Zwei Drittel für EU-Beitritt
Der größte Erfolg der zehneinhalbjährigen Ära Vranitzky war sicherlich die erfolgreiche Volksabstimmung über den Beitritt zur Europäischen Union, für den sich im Juni 1994 rund zwei Drittel der Wählerschaft entschieden. Im Vorfeld der Abstimmung hatte sich die sozialdemokratische Linie durchgesetzt, dass in einem „Brief nach Brüssel“ im Sommer 1989 ausdrücklich ein Neutralitätsvorbehalt aufgenommen werden sollte. Mit Sicherheit hat diese Verankerung der in Österreich überaus populären Neutralität das Abstimmungsergebnis erheblich begünstigt. Der Beitritt Österreichs zur EU erfolgte dann mit Jahresbeginn 1995.
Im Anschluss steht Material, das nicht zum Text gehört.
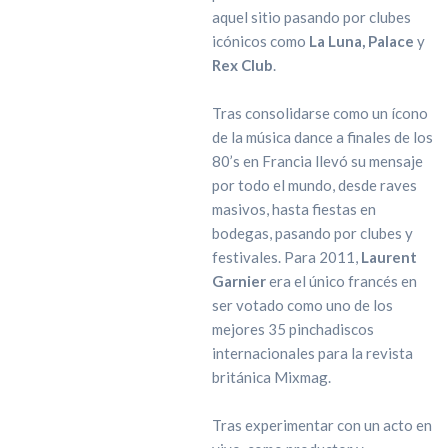
aquel sitio pasando por clubes
icónicos como
La Luna, Palace
y
Rex Club
.
Tras consolidarse como un ícono
de la música dance a finales de los
80’s en Francia llevó su mensaje
por todo el mundo, desde raves
masivos, hasta fiestas en
bodegas, pasando por clubes y
festivales. Para 2011,
Laurent
Garnier
era el único francés en
ser votado como uno de los
mejores 35 pinchadiscos
internacionales para la revista
británica Mixmag.
Tras experimentar con un acto en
Die nur ein Jahr nach den Nationalratswahlen 1994 von der ÖVP und ihrem neuen Bundesobmann Wolfgang Schüssel vom Zaun gebrochenen Neuwahlen 1995 brachten der ÖVP nicht den erwünschten Erfolg. Denn die SPÖ gewann über drei Prozentpunkte dazu, die ÖVP konnte nur minimal zulegen, während die kleineren Parteien alle – wenn auch in unterschiedlichem Ausmaß – verloren.
Anfang 1997 verkündete Vranitzky überraschend seinen Rückzug aus der Politik; sein Nachfolger als Bundeskanzler und Parteivorsitzender wurde Viktor Klima, der schon seit 1992 – zuerst als Verkehrs-, später als Finanzminister – im Kabinett Vranitzky gewesen war.